Excerpt provided START
# Prediction Accuracy Metrics¶

The lenskit.metrics.predict module contains prediction accuracy metrics. These are intended to be used as a part of a Pandas split-apply-combine operation on a data frame that contains both predictions and ratings; for convenience, the lenskit.batch.predict() function will include ratings in the prediction frame when its input user-item pairs contains ratings. So you can perform the following to compute per-user RMSE over some predictions:

from lenskit.datasets import MovieLens
from lenskit.algorithms.bias import Bias
from lenskit.batch import predict
from lenskit.metrics.predict import rmse
ratings = MovieLens('ml-small').ratings.sample(frac=10
test = ratings.iloc[:1000]
train = ratings.iloc[1000:]
algo = Bias()
algo.fit(train)
preds = predict(algo, pairs)
user_rmse = preds.groupby('user').apply(lambda df: rmse(df.prediction, df.rating))
user_rmse.mean()


## Metric Functions¶

Prediction metric functions take two series, predictions and truth.

lenskit.metrics.predict.rmse(predictions, truth, missing='error')

Compute RMSE (root mean squared error).

Parameters
• predictions (pandas.Series) – the predictions

• truth (pandas.Series) – the ground truth ratings from data

• missing (string) – how to handle predictions without truth. Can be one of 'error' or 'ignore'.
Excerpt provided END
Please print the part of the LensKit metrics page starting at "from lenskit.datasets import" and ending at "user_rmse.mean()", copied word for word. The records are separate from the LensKit metrics page.
Recorded information START
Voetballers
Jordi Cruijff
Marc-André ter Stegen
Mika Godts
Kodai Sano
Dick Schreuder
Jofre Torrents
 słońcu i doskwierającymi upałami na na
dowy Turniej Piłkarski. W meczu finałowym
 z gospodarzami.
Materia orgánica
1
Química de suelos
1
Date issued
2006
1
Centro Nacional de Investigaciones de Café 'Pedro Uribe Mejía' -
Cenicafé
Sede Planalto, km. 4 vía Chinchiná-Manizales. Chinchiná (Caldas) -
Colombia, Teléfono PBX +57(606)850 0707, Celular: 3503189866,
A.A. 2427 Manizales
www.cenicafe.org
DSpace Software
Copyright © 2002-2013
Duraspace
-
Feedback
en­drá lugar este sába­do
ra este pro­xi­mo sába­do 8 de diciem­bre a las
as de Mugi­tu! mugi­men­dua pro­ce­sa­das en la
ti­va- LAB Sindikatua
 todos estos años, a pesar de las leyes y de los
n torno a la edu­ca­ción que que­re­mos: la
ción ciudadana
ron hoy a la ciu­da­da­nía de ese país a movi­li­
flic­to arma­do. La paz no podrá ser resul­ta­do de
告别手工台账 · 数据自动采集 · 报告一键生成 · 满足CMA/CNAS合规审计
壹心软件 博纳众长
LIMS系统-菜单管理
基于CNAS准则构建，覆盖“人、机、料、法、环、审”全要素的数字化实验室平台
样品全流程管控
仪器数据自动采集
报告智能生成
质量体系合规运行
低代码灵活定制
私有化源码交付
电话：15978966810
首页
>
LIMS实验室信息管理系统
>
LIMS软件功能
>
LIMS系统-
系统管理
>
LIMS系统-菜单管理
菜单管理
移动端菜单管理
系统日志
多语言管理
Recorded information END
▸ Your solution:
from lenskit.datasets import MovieLens
from lenskit.algorithms.bias import Bias
from lenskit.batch import predict
from lenskit.metrics.predict import rmse
ratings = MovieLens('ml-small').ratings.sample(frac=10
test = ratings.iloc[:1000]
train = ratings.iloc[1000:]
algo = Bias()
algo.fit(train)
preds = predict(algo, pairs)
user_rmse = preds.groupby('user').apply(lambda df: rmse(df.prediction, df.rating))
user_rmse.mean()